Passenger load factor
decreased by 3.2 percentage points to 80.1%, while capacity,
measured in available seat kilometres (ASKs), decreased by 1.5%.
In the first 11 months of 2019, the number
of passengers carried dropped by 0.4% and capacity increased by
5.7%, as compared to the same period for 2018.
Cathay Pacific
Group Chief Customer and Commercial Officer Ronald Lam said, “As
with the past few months, November continued to be very
challenging for both Cathay Pacific and Hong Kong, with sentiment
for travel still weak. In November, our inbound Hong Kong traffic
dropped 46% compared to the same period in 2018 – a further
slowdown from the 35% drop seen in October. Outbound Hong Kong
traffic, meanwhile, was down 8% against the same time last year –
a slight improvement over previous months. Overall, passenger load
factor dropped 3.2 percentage points to 80.1%. Our increasing
reliance on transit Hong Kong traffic, which has been less
impacted, together with intense competition has meant overall
yield remained under significant pressure.
“Our regional
routes, in particular mainland China and Northeast Asia, continue
to experience weak demand for travel into Hong Kong. Travel
sentiment was also soft on routes to and from the US before
Thanksgiving week – traditionally a very strong period for premium
class travel. There were a few bright spots in our network, such
as our India routes, which remained robust and generated good
demand between India and North America. Traffic between Europe and
the Southwest Pacific – an important transit passenger stream for
our network – also remained healthy.
“Looking forward, we
continue to see a significant shortfall in inbound Hong Kong
advance bookings, particularly from mainland China and other
regional markets, as compared to the same snapshot last year. This
shortfall has been partially offset by the improvement of transit
passenger traffic.”
The two airlines
carried 177,964 tonnes of cargo and mail last month, a drop of
3.9% compared to the same month last year. The cargo and mail load
factor fell by 1.5 percentage points to 68.6%. Capacity, measured
in available freight tonne kilometres (AFTKs) was down by 3.8%
while cargo and mail revenue freight tonne kilometres (RFTKs)
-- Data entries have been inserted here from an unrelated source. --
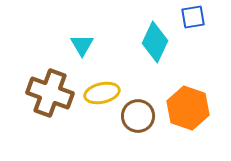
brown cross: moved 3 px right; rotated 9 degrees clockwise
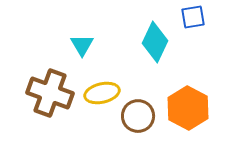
orange hexagon: rotated 9 degrees clockwise
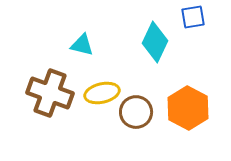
cyan triangle: rotated 45 degrees counterclockwise
brown circle: moved 2 px left, 4 px up
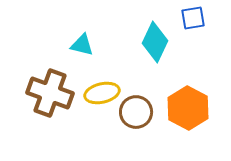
blue square: moved 1 px down
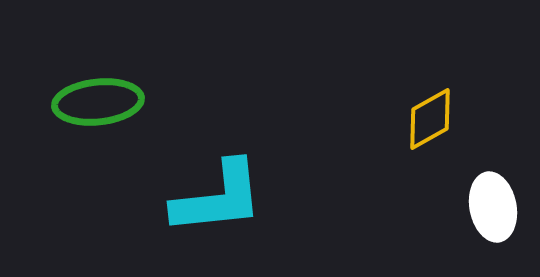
dropped by 5.8%. In the first 11 months of 2019, the tonnage fell
by 6.4% against no change in capacity and a 6.8% decrease in
RFTKs, as compared to the same period for 2018.
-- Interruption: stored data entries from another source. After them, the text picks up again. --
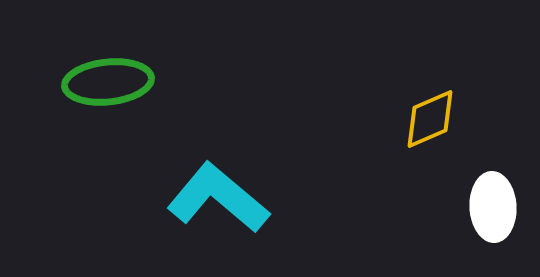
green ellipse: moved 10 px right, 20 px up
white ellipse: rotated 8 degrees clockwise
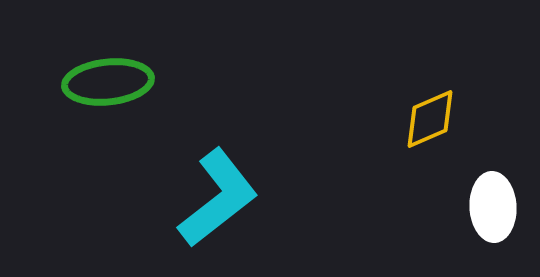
cyan L-shape: rotated 102 degrees clockwise
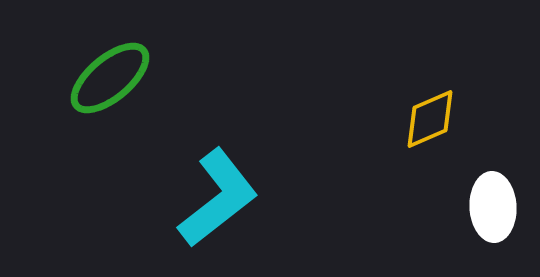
green ellipse: moved 2 px right, 4 px up; rotated 34 degrees counterclockwise
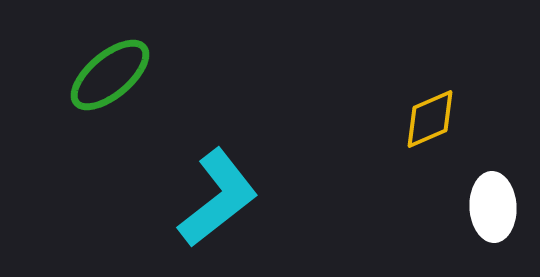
green ellipse: moved 3 px up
“As for our cargo business, both load factor
and yield further improved against the previous month in November,
which is traditionally a peak month of the year. Exports from
mainland China, Hong Kong and Taiwan remained robust. As demand
from traditional retail and new product releases tailed off
towards the latter half of the month, strong e-commerce traffic
surged around the Singles’ Day shopping holiday in mainland China
as well as Black Friday, to which we successfully catered with
additional charter requests to Southeast Asia,” said Mr. Lam.
“While our cargo
performance this year remains significantly below the record
levels seen in 2018, we are cautiously optimistic about 2020
despite anticipating a weak first half. In our continual efforts
to drive the competitiveness of the Hong Kong cargo hub, we were
pleased to have announced the introduction of a new Terminal
Charge concession for export shipments from Hong Kong, which will
take effect from 1 April 2020 and make Cathay Pacific and Hong
Kong an even more compelling choice for our cargo customers.
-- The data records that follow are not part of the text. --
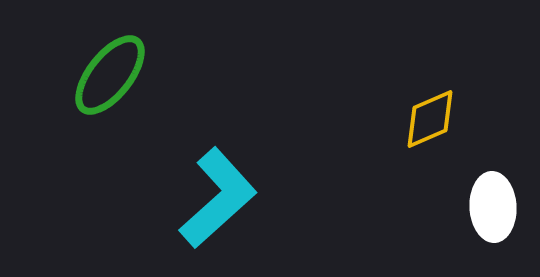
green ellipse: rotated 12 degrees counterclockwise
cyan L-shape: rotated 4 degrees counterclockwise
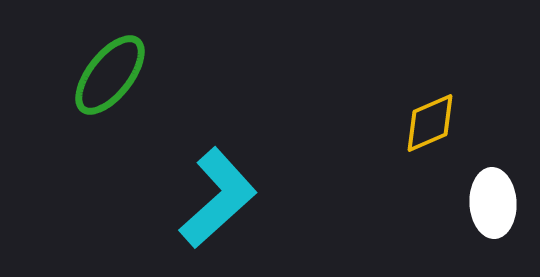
yellow diamond: moved 4 px down
white ellipse: moved 4 px up
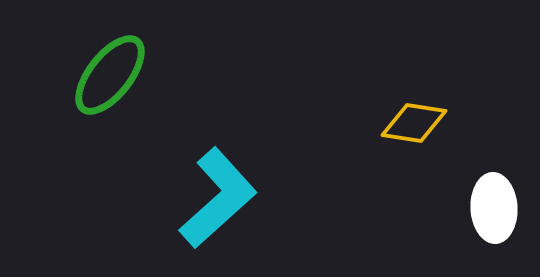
yellow diamond: moved 16 px left; rotated 32 degrees clockwise
white ellipse: moved 1 px right, 5 px down
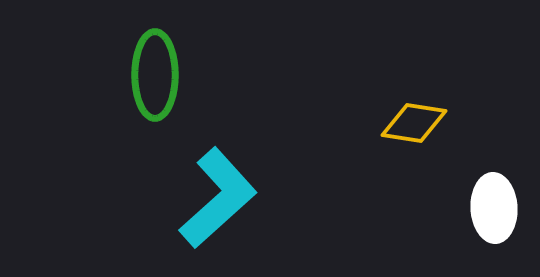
green ellipse: moved 45 px right; rotated 38 degrees counterclockwise
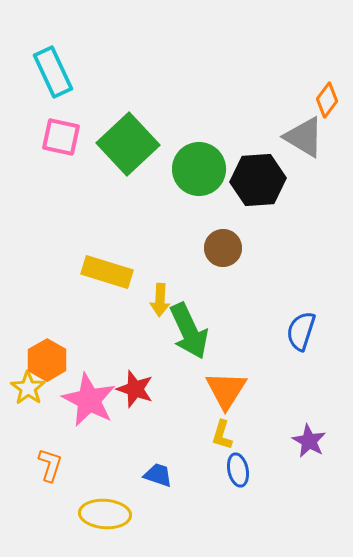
“Overall, our expectation is that the rest of 2019 will remain
incredibly challenging and we continue to expect our second-half
financial results to be significantly below those of our first
half. As a business we continue to closely monitor market
sentiment and global travel trends, remaining agile in our
operations and ensuring our passenger and cargo capacity is best
aligned with demand. In light of the immediate commercial
challenges we are facing, we have reluctantly made the decision to
reduce our seat capacity in 2020 by 1.4% year-on-year as opposed
to our original plan of 3.1% growth, meaning that for the first
time in a long while our airlines will reduce in size.”